基本読書

基本的に読書のこととか書く日記ブログです。

「これだけは、村上さんに言っておこう」と世間の人々が村上春樹にとりあえずぶっつける330の質問に果たして村上さんはちゃんと答えられるのか?

 とてつもなく、くだらない質問もあれば中にはこれはと思うような質問もある。まあ330も質問があればそうなるのだろう。どの質問にも村上春樹があくまで誠実に答えているのが印象的であった。質問が多くなれば多くなるほど、それがどんなにくだらなくても村上春樹の輪郭が形づくられていくようで読んでいて面白かった。イメージが大きく、とまではいわないけれど角度でいうならば30度ぐらいは変わった。質問する方もたいしたことを質問しているわけではないので、そっちは読み飛ばして村上春樹がいうところを読むだけでも充分に内容が理解できる。学校生活がことごとく時間の無駄だった、自分の現在にまったく役に立っていない、と言い切るところとか感動を覚えた。普通何年も学校に通ってたら、たまには学校に通っててよかった〜と思うことだってあったはずなのに。普通ほとんど無駄だったとしても、ちょっとしたいい事が頭にあるからそんなにキッパリと無駄だった、なんて切り捨てられないと思うんだけどな。何はともあれ、ここからは自分がメモっておきたいと思った質問をメモっていく。かなり改変したりするのでそのまま引用というわけではない。
【質問:自分自身の文章を身につけること】
【回答:とても難しい。しっかりと生きてたくさん本を読んで文章を書く訓練をせっせと続けて、それでもまだ足りない場合が多い。しかし自分自身の文章などなくても小説は書ける。村上春樹の考えるいい文章とは「ほかの誰とも違うけれど、誰にでもよくわかる」文章である】

【質問:小説は感覚で読むべきか?】
【回答:小説というのはやはり理屈じゃなくて、感覚で読むべきものだと思う。「これは一体何を意味するのか?」なんてむずかしいことは批評家にまかせて、素直に「いいじゃん」で行っちゃえれば、それが一番幸福なことだし、それが小説の本来的な価値だと思うのです】
派生のようなもので、ライ麦畑の読み方についても言及していた。意味だの象徴だのは考えずに、そんなものは学校でしか役に立たない、本なんてのは楽しく読めて心に残ればそれでいいんだと。ホールデン・コールフィールド君の言いたいのも実はそういうことらしいのだ。

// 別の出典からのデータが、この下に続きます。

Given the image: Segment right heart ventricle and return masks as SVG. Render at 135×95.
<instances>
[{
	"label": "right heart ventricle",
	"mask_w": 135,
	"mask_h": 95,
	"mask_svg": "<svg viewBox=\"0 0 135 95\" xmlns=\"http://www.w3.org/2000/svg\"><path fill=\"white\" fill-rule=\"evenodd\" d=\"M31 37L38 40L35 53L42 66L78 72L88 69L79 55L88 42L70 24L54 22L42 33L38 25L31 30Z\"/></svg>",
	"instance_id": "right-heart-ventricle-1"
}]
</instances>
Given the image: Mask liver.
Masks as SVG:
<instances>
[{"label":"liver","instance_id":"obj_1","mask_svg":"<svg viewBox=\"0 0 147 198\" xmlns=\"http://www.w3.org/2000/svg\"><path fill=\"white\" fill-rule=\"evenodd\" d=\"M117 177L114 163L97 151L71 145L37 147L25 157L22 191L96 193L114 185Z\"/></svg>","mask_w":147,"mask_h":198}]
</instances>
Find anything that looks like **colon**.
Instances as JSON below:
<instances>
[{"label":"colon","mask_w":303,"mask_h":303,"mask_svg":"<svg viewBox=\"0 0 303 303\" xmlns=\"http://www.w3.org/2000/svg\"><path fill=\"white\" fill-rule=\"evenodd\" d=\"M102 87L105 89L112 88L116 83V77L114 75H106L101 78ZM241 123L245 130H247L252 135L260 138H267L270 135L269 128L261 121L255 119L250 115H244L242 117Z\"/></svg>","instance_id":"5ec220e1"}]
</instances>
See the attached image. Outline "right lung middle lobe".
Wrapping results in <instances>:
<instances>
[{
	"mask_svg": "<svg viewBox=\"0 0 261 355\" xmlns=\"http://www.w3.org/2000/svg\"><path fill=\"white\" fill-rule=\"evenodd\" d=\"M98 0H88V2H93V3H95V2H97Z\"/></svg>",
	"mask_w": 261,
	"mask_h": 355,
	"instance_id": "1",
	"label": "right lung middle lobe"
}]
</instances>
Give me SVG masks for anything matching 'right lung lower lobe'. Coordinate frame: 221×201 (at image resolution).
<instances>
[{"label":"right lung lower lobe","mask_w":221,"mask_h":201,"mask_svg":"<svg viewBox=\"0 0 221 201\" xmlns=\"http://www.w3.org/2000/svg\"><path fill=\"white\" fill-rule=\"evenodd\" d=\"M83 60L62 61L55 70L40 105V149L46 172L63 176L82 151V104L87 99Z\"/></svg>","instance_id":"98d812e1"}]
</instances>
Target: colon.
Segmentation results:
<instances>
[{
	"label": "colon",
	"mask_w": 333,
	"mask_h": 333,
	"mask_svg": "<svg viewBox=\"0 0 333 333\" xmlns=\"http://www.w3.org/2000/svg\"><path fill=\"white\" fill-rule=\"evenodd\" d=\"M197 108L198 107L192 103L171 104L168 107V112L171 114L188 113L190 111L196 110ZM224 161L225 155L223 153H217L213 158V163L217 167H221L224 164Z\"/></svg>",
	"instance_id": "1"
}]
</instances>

【質問:自分自身の価値観が見いだせない、人生が暗い】
【回答:「生きる目的は固定された何かの中にあるのではなく、対象にあわせて偏移していく自己のスタイルの落差の中にある」生きることの本当の意味は「何をなしとげられるか」というよりも、その「何か」に向かう自分の「身の動き」のパターンの中にあるのではないかということです。あなたは自分自身の価値観を見いだせないといいますが、もしそうだとしたらどれだけ場所を変えても結局どこにも見つけ出せないんじゃないかという気がします。その場所にとどまって、これは捨てたもんじゃないなというものを見つけ出せればいいのではないでしょうか】

【質問:何故春樹作品の登場人物は避妊しないの?】
【回答:映画のセックス・シーンなんかで、そのたびに「ちょっと待ってね。今コンドームつけるから」なんてやっていると、観客はやはり引いちゃうんじゃないでしょうか。】
 なるほど、その考え方はなかった。

【質問:カラマーゾフを日本で実写ドラマ化したらこんなキャストがいいのではないか。
 ドミートリイ/柳葉敏郎、イワン/福山雅治、アリョーシャ/高嶋政伸、フョードル/タモリ、スメルジャコフ/松本人志、カテリーナ/松嶋菜々子、グルーシェニカ/飯島直子
【回答:なかなか雰囲気がでてるかも】
フョードルタモリは考えたこともなかったしスメルジャコフ松本人志ってのもわけがわからんのだが、こんなのがあったら凄い見てみたいものだな。ドミートリイはもっといい役がいるだろうという気がする。イワン福山雅治・・・・? カオスなことになりそうである。今また二巻まで読んだカラマーゾフの兄弟を再開したので、読み終わったら真剣にキャスティングしてみようと思う。でも日本で作るなら絶対フョードルは高田順次だな。

基本的に村上春樹のコメントの流れというか、ルールは「現状で出来る限り好きなことやればええやん」である。全く同意。